As noted, the estimated national infrastructure deficit is as much as $400 billion. A big number, to be sure. But it’s actually only 19 per cent of Canada’s estimated GDP in 2015, which falls to 1.9 per cent if spread over a decade, as infrastructure projects inevitably are due to their long lead times. Given that more than 80 per cent of Canadians live in urban areas, where infrastructure demands are the highest, an additional 1.9 per cent of our economy shifted to investing in better communities is both affordable and would improve quality of life for the vast majority of Canadians.
That, of course, would be turning tradition on its head. In both Canada and the U.S., neglect of communities has been a hallmark of senior levels of government. Why? Rural votes, in Canada and abroad, are overweighted in legislatures. But that doesn’t mean Canadians have to continue accepting the decay or merely sustainable state of our urban districts, the powerhouse of Canada’s scientific, industrial and cultural creativity, and engine of the national economy.
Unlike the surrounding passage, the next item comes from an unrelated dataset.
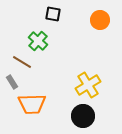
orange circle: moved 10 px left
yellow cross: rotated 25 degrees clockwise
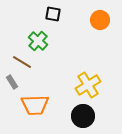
orange trapezoid: moved 3 px right, 1 px down
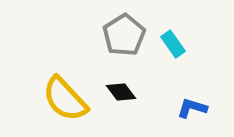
There are still other sources of funding for a long overdue infrastructure renaissance. The transfer for federal gas-tax revenues to municipalities, which shoulder most of country’s infrastructure require- ments, began with Paul Martin’s Liberal government in 2004 and has been strengthened by the Harper government. That said, only a portion of those funds is forwarded to municipalities. The gas tax could be raised modestly, and a national ecoand economy-friendly carbon tax could be introduced to amply fund the rebuilding of the country,
Government — or taxpayers and motorists — need not be alone in financing this renaissance. Canada’s health insurers have about $570 billion in assets, and the president of their trade association has expressed his frustration at not having more Canadian infrastructure projects in which to invest.
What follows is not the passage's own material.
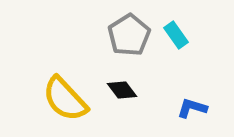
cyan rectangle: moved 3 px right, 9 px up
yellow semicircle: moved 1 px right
That frustration is shared by the Big Four public pension fund ad- ministrators — the Caisse de dépôt et placement du Québec, the Canada Pension Plan Investment Board, the Ontario Teachers’ Pension Plan (“Teachers’”) and the Ontario Municipal Employees Retirement System (OMERS). These funds have a combined $769 billion under administration — almost twice the high end of the estimated infrastructure deficit.
For at least the past decade, the Big Four plans have been investing the money of Canadian retirees and future pensioners in infrastructure abroad, from port facilities in Europe to power utilities in Asia. They would step up investment in Canada if more projects — the essentials and the “nice to haves” — were publicprivate partnerships in which they could invest.
By the estimate of the Federation of Canadian Municipalities (FCM), every dollar spent on infrastructure yields $1.20 in increased GDP. That is a very conservative estimate.
Getting by with aging plant and equipment is a false economy. The constant repair costs outrun the expense of building state-of-the-art infrastructure. The rewards include lower energy and maintenance costs, elimination of the transportation gridlock that slows delivery of supplies in our “just in time economy,” higher standards of public health and safety and job-creating tourism opportunities.
Can we agree, finally, that we’re going to invest in ourselves, knowing that every society that has done so has reaped vast improvements in quality of life?